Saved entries
++++++++

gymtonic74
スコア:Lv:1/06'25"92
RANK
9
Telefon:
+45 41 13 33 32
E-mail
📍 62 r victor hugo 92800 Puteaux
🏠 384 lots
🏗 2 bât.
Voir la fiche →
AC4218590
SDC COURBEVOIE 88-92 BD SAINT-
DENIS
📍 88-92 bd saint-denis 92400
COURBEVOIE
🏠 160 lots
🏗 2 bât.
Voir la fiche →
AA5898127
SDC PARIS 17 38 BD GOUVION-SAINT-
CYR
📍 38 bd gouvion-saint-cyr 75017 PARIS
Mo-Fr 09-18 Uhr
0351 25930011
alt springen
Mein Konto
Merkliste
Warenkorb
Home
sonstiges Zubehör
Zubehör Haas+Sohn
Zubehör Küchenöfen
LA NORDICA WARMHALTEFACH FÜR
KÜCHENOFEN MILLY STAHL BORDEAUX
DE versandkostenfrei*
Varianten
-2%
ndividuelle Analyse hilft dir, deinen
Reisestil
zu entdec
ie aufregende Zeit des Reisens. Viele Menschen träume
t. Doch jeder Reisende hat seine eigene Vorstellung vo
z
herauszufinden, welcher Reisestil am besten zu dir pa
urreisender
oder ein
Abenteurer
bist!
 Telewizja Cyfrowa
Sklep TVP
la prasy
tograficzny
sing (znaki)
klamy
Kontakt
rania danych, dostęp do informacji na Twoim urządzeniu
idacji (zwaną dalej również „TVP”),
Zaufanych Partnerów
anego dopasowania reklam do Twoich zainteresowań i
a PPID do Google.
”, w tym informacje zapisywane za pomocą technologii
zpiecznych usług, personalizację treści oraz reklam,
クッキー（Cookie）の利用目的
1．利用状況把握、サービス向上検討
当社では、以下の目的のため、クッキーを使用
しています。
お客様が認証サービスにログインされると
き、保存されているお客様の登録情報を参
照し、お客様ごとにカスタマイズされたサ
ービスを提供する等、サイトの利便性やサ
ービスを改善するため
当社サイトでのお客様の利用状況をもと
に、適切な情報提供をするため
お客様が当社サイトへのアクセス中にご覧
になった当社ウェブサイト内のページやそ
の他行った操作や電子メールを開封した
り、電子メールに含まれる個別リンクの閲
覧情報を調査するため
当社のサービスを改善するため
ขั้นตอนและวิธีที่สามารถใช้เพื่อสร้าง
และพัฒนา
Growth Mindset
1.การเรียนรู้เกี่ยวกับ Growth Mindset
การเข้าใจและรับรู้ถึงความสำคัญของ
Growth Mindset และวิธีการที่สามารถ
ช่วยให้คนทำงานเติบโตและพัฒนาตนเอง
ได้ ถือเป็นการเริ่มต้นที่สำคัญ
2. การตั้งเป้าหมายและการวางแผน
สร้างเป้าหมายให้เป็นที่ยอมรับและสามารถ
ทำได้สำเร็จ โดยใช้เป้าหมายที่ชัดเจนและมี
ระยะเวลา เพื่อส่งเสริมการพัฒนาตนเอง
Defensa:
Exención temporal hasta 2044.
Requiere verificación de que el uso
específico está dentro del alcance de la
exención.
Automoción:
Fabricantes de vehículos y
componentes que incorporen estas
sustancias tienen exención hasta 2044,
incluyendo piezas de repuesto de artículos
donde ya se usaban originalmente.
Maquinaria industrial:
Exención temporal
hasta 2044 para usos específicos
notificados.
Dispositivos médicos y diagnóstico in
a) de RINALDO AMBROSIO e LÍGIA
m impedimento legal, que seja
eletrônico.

++++++++

Task to carry out: Word for word, restate the entries from the first line to the line that has "a PPID do Google.", both included, and nothing else.

Exercise solution:
gymtonic74
スコア:Lv:1/06'25"92
RANK
9
Telefon:
+45 41 13 33 32
E-mail
📍 62 r victor hugo 92800 Puteaux
🏠 384 lots
🏗 2 bât.
Voir la fiche →
AC4218590
SDC COURBEVOIE 88-92 BD SAINT-
DENIS
📍 88-92 bd saint-denis 92400
COURBEVOIE
🏠 160 lots
🏗 2 bât.
Voir la fiche →
AA5898127
SDC PARIS 17 38 BD GOUVION-SAINT-
CYR
📍 38 bd gouvion-saint-cyr 75017 PARIS
Mo-Fr 09-18 Uhr
0351 25930011
alt springen
Mein Konto
Merkliste
Warenkorb
Home
sonstiges Zubehör
Zubehör Haas+Sohn
Zubehör Küchenöfen
LA NORDICA WARMHALTEFACH FÜR
KÜCHENOFEN MILLY STAHL BORDEAUX
DE versandkostenfrei*
Varianten
-2%
ndividuelle Analyse hilft dir, deinen
Reisestil
zu entdec
ie aufregende Zeit des Reisens. Viele Menschen träume
t. Doch jeder Reisende hat seine eigene Vorstellung vo
z
herauszufinden, welcher Reisestil am besten zu dir pa
urreisender
oder ein
Abenteurer
bist!
 Telewizja Cyfrowa
Sklep TVP
la prasy
tograficzny
sing (znaki)
klamy
Kontakt
rania danych, dostęp do informacji na Twoim urządzeniu
idacji (zwaną dalej również „TVP”),
Zaufanych Partnerów
anego dopasowania reklam do Twoich zainteresowań i
a PPID do Google.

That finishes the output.